▶ **To do**:
In the entries below, count every line containing "может". Reply with the number alone.

Start of Records for this task

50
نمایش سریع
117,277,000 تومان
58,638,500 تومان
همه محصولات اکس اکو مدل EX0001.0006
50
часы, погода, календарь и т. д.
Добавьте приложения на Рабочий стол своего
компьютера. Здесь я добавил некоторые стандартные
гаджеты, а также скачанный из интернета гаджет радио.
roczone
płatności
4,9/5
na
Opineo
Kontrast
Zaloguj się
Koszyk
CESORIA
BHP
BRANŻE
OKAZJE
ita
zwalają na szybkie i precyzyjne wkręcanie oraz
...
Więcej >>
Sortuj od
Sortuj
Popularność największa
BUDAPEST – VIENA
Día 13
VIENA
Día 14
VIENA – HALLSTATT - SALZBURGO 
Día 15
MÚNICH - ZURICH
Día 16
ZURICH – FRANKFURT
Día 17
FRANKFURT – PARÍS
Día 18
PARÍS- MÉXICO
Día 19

End of Records for this task
Start of Records for this task

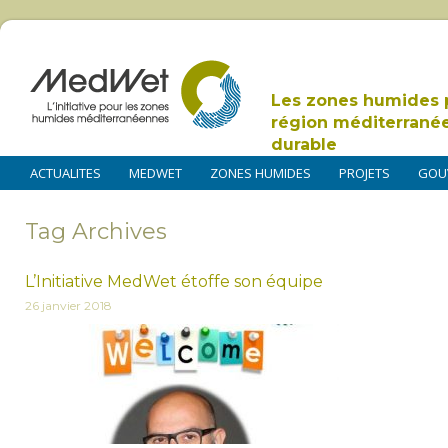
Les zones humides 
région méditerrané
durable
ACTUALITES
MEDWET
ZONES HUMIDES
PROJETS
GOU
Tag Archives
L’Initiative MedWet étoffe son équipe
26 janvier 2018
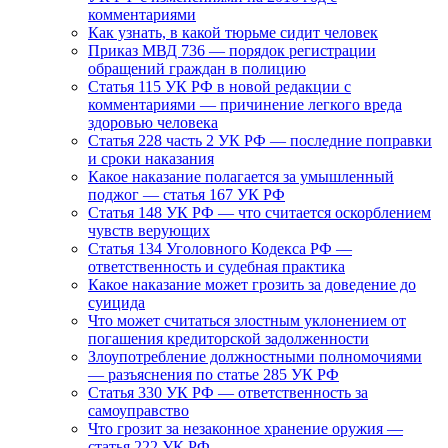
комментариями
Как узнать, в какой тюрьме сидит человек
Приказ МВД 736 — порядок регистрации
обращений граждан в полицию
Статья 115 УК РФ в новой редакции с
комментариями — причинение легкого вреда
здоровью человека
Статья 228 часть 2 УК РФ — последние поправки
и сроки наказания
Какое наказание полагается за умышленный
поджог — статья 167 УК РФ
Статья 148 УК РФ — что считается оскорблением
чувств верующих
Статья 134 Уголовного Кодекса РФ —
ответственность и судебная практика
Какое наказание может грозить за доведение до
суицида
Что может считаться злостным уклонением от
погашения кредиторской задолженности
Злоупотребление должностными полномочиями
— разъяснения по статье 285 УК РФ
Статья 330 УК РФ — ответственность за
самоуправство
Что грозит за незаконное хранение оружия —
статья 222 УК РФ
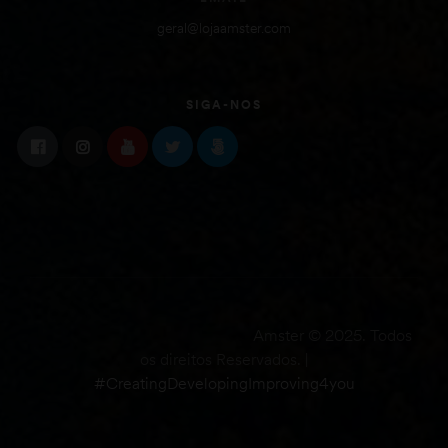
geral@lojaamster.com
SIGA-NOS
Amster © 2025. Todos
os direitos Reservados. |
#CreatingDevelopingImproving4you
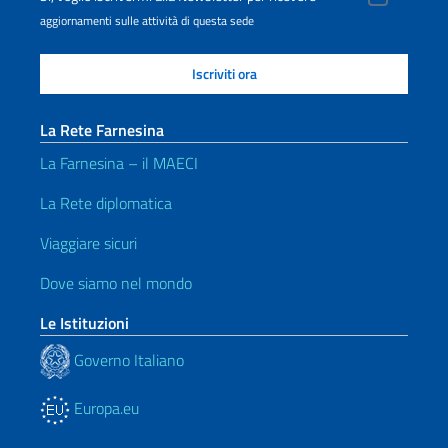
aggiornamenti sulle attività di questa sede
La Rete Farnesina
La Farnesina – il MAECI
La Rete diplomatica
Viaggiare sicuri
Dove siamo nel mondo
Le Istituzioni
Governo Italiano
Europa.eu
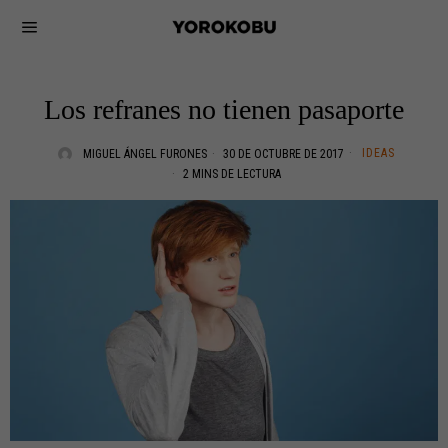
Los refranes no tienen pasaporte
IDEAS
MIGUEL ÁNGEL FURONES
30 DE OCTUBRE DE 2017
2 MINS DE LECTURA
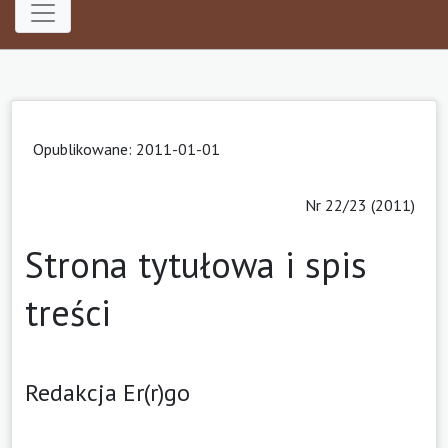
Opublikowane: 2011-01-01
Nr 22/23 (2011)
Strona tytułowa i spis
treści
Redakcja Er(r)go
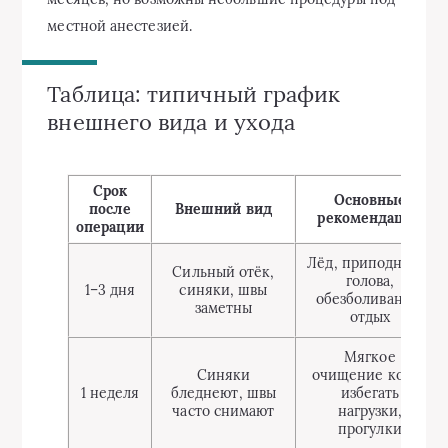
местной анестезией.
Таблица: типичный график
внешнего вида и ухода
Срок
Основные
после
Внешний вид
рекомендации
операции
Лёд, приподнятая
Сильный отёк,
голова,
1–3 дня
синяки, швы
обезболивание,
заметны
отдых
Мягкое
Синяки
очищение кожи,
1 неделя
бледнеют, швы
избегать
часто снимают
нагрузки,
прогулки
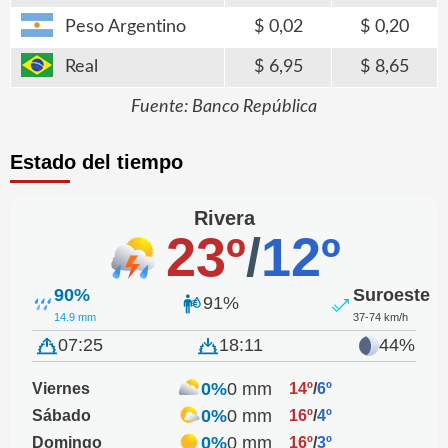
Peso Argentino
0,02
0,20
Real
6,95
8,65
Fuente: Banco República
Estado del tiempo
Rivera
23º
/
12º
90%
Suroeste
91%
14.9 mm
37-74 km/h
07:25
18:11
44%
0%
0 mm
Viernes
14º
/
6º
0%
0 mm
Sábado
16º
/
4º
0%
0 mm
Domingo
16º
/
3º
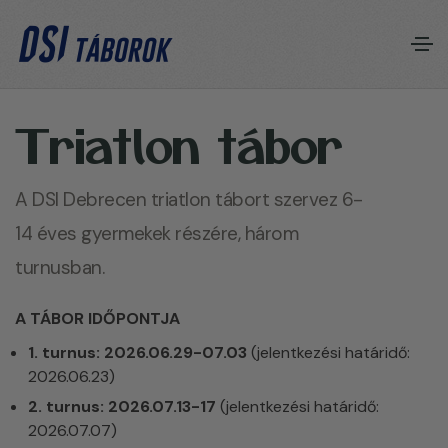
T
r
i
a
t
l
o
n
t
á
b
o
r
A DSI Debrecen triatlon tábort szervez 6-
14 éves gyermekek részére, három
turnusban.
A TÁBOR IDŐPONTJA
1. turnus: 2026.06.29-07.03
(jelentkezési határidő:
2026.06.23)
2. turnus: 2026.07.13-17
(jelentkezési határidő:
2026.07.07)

End of Records for this task

▶ **Expected answer**:
2